So Labour’s manifesto promise to take rail back into public ownership meant rather less than it seemed. It gave the new government something to do in parliament, passing a law to set up a new organisation called Great British Railways, but the rail industry is mostly renationalised already.
Those who imagine that the spectre of Corbynism is haunting the nation are mistaken, therefore. Louise Haigh, the former transport secretary, may have wanted to give that impression. She wanted to appeal to those in the Labour Party who still yearn for the state to control the commanding heights of the economy.
But it is not going to happen. Keir Starmer, who won the Labour leadership on a promise of the “common ownership of rail, mail, energy and water”, later backed off renationalising everything except the first.
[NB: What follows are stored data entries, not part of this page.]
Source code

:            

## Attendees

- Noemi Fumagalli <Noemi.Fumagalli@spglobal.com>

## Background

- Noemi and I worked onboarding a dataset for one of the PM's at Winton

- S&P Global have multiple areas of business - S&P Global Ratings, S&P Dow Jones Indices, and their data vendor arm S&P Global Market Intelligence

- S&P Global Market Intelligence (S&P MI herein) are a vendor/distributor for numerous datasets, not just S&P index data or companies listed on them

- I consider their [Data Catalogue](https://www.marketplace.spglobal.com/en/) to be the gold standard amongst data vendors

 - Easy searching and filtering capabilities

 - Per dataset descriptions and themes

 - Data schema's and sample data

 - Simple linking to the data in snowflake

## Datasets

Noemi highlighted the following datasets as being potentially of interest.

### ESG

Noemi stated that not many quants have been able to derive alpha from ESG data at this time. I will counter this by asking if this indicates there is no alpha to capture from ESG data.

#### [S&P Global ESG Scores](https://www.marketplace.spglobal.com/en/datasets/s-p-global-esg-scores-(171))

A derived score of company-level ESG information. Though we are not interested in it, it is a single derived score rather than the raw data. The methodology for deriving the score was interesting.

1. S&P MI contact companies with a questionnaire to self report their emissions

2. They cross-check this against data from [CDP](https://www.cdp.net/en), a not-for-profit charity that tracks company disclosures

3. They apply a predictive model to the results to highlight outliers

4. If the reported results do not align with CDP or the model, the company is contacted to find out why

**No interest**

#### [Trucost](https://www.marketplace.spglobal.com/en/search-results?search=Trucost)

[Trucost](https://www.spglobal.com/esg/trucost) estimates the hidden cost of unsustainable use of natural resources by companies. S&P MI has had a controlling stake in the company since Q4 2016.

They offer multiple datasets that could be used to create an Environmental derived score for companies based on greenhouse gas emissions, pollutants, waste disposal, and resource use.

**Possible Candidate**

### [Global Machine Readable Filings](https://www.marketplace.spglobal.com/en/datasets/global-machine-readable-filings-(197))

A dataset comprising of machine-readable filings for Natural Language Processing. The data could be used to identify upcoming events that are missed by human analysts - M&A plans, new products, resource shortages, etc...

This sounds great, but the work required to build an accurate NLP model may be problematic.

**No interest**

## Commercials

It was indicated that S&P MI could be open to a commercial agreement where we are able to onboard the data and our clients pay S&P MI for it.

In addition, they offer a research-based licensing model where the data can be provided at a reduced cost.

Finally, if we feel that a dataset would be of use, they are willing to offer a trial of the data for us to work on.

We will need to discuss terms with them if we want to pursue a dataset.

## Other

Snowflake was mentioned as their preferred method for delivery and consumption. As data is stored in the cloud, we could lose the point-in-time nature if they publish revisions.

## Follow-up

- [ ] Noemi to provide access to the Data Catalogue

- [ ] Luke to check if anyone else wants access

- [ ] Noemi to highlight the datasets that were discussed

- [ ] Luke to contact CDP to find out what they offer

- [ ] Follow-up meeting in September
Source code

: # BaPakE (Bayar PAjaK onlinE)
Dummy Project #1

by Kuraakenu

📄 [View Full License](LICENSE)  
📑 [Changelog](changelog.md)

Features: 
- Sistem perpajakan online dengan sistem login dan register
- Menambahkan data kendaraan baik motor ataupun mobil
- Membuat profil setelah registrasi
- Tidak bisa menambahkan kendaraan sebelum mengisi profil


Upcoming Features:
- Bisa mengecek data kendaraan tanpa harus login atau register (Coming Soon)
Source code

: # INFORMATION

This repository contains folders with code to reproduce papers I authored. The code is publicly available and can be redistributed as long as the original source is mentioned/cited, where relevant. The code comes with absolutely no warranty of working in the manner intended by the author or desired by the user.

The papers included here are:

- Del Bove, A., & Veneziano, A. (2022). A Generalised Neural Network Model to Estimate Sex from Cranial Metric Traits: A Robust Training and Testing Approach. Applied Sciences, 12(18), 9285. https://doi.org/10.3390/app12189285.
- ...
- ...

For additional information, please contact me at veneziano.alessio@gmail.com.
He retreated on the pragmatic grounds of costs and priorities. He recognises that, although many renationalisations are supported, at a superficial level, in opinion polls, they are not the best use of public resources or ministerial time – except for rail, which is in effect already nationalised.
At Prime Minister’s Questions today, Starmer used the shallow popularity of the public ownership of rail to claim that the formal takeover of South Western Railway next year will “turn the page on decades of delay, frustration and failure”.
It will do no such thing, of course. Heidi Alexander, the new and more pragmatic transport secretary, confirmed that fares will continue to rise on the brave new publicly owned railway. So much for the popular but mistaken view that public ownership would magically cut fares.
So, no, the return of South Western Railways, c2c and Greater Anglia to the public sector do not herald the wider return of nationalisation. On the contrary, they are the death rattle of the old Clause IV.